→ Persyaratan
Salin kata demi kata bagian dari bacaan tentang perayaan HUT RI di bawah ini, yang dibuka dengan kata-kata yang memuat "TERASMALUKU.COM,-Sebulan menjelang 17" dan ditutup dengan "hingga lomba layang-layang.".
--- Teks Bacaan ---
Nasionalisme Kerakyatan dan Perayaan HUT RI di Kampung Digital

oleh
Penulis: Hamdi  |  Editor: Hamdi
Komunitas Mancing Aceh membawa bendera saat menuju Pulau Tuan, di desa Lamteungoh, kecamatan Peukan Bada, kabupaten Aceh Besar, Aceh, Minggu (10/8/2025). Pengibaran bendera di Pulau Tuan yang memiliki keindahan terumbu karang dan berbagai jenis ikan hias tersebut dalam rangka menyambut HUT ke-80 Kemerdekaan Republik Indonesia. ANTARA FOTO/Ampelsa/nz

TERASMALUKU.COM,-Sebulan menjelang 17 Agustus, ratusan juta masyarakat Indonesia sudah bersiap merayakan Hari Ulang Tahun (HUT) Ke-80 Kemerdekaan RI di kampung masing-masing, baik di desa maupun kota.

Masyarakat di Kampung Wonocolo, Surabaya, adalah salah satu contoh warga yang mengadakan serangkaian perayaan sejak 17 Juli dengan lomba menggambar, lalu ada lomba makan kerupuk, lomba gelas estafet, lomba pindah air, lomba menyunggi atau mengusung tempeh, lomba karaoke, hingga lomba layang-layang.

Bedanya dengan tahun-tahun sebelumnya, perayaan 80 tahun kemerdekaan RI itu, kini tidak hanya ada di kampung-kampung yang nyata, tapi pada waktu yang sama juga ada yang berlangsung di kampung-kampung digital (kampung maya) yang tidak kalah meriah dengan perayaan di kampung nyata.
--- Bahan yang Disediakan ---
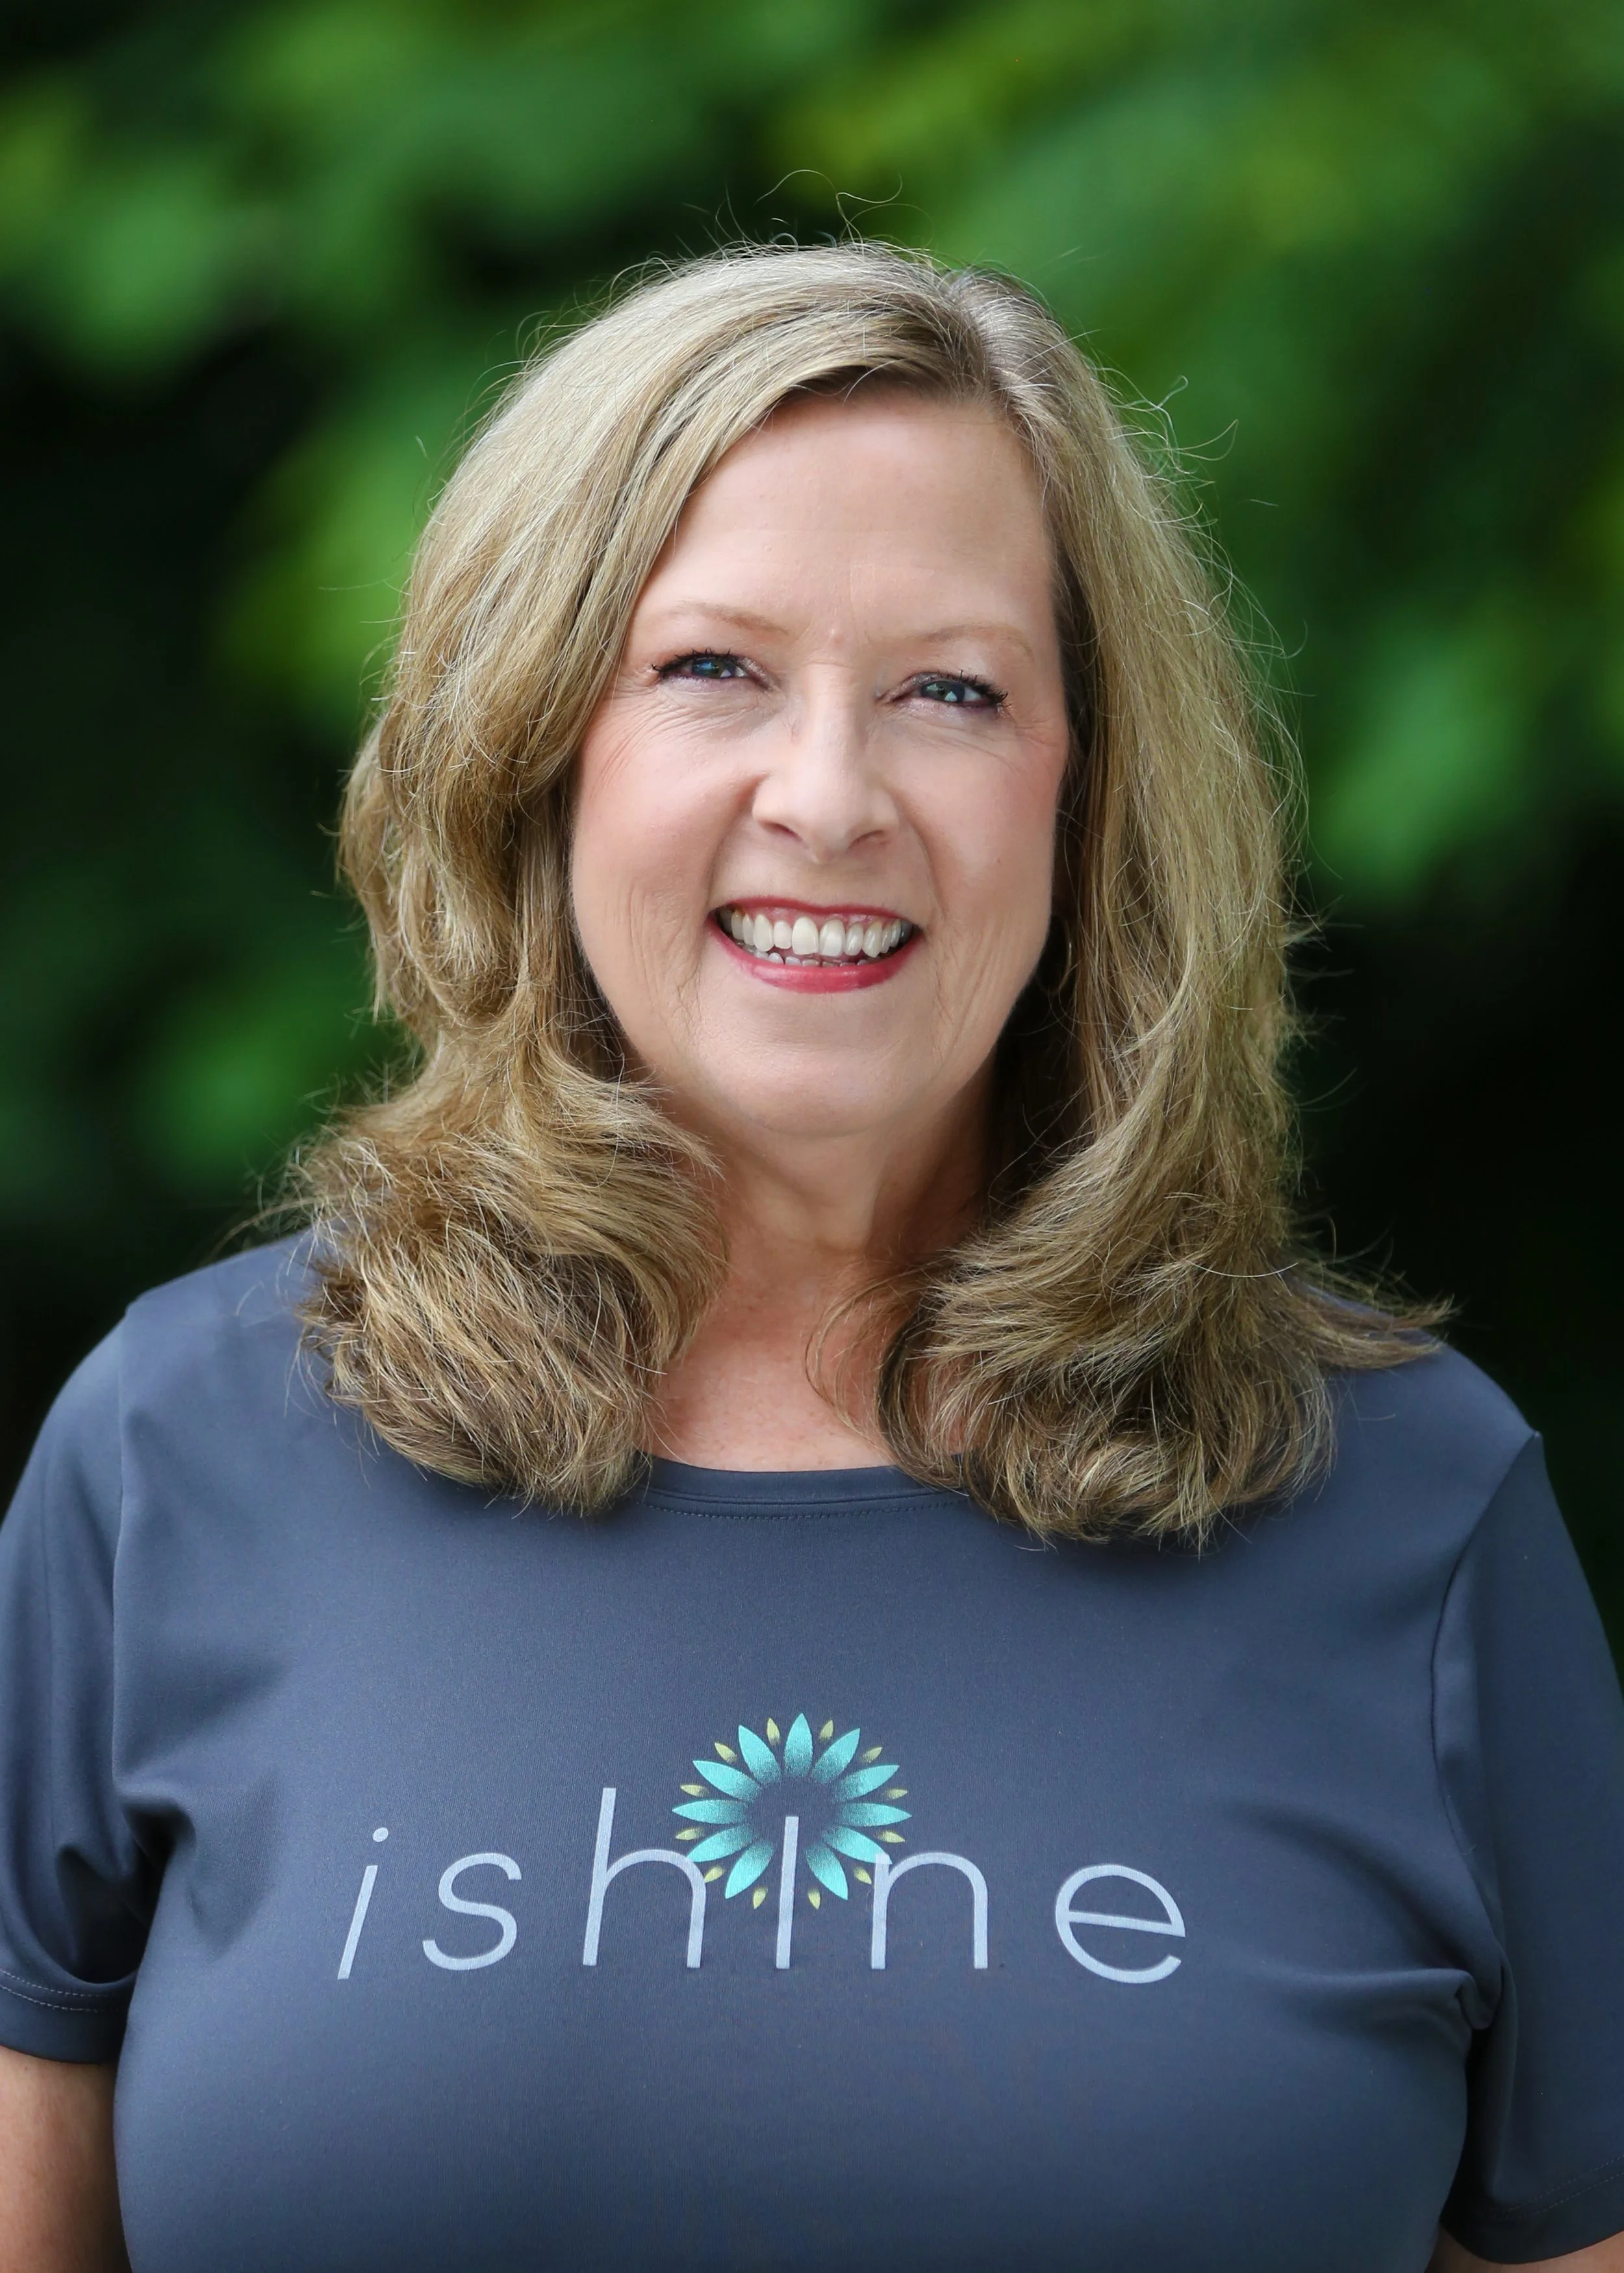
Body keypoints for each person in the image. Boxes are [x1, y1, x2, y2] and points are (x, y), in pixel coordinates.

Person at [0, 242, 1619, 2273]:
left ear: (1084, 791)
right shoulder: (176, 1453)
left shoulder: (1409, 1507)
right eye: (709, 670)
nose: (829, 795)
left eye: (950, 690)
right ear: (536, 746)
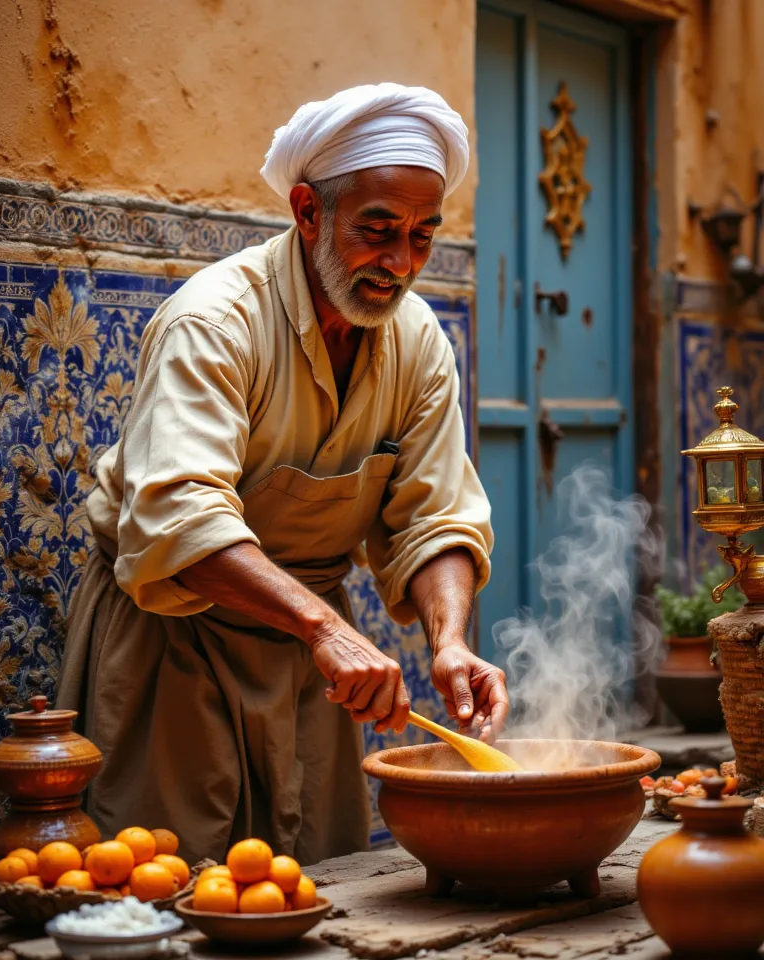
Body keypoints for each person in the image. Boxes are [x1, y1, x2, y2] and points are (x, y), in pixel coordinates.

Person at [57, 83, 508, 867]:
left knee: (318, 885)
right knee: (173, 885)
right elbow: (181, 523)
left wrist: (449, 640)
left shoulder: (418, 342)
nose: (400, 263)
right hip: (176, 637)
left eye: (423, 237)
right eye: (378, 231)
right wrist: (327, 629)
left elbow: (436, 516)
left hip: (309, 664)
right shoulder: (214, 323)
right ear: (308, 212)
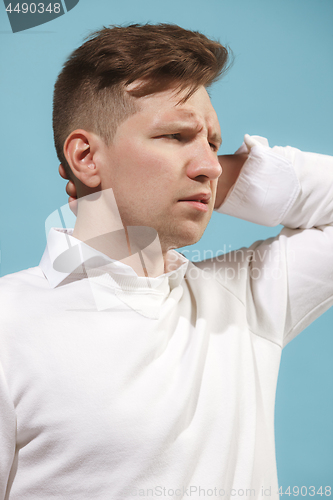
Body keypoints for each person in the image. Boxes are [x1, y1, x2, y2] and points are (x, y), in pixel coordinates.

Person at [0, 23, 332, 500]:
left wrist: (201, 180)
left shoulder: (247, 298)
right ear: (85, 155)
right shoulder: (8, 326)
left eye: (214, 144)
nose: (211, 164)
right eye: (176, 135)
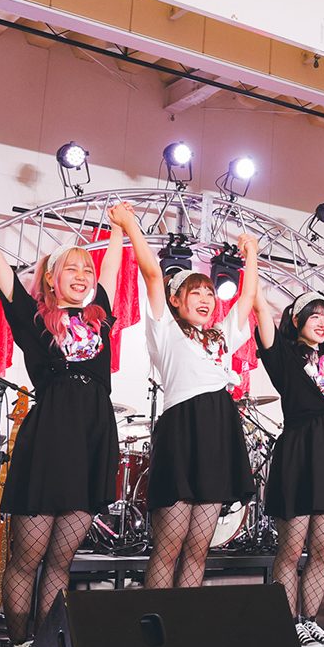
---
→ Jawaban
TERASMALUKU.COM,-Sebulan menjelang 17 Agustus, ratusan juta masyarakat Indonesia sudah bersiap merayakan Hari Ulang Tahun (HUT) Ke-80 Kemerdekaan RI di kampung masing-masing, baik di desa maupun kota.

Masyarakat di Kampung Wonocolo, Surabaya, adalah salah satu contoh warga yang mengadakan serangkaian perayaan sejak 17 Juli dengan lomba menggambar, lalu ada lomba makan kerupuk, lomba gelas estafet, lomba pindah air, lomba menyunggi atau mengusung tempeh, lomba karaoke, hingga lomba layang-layang.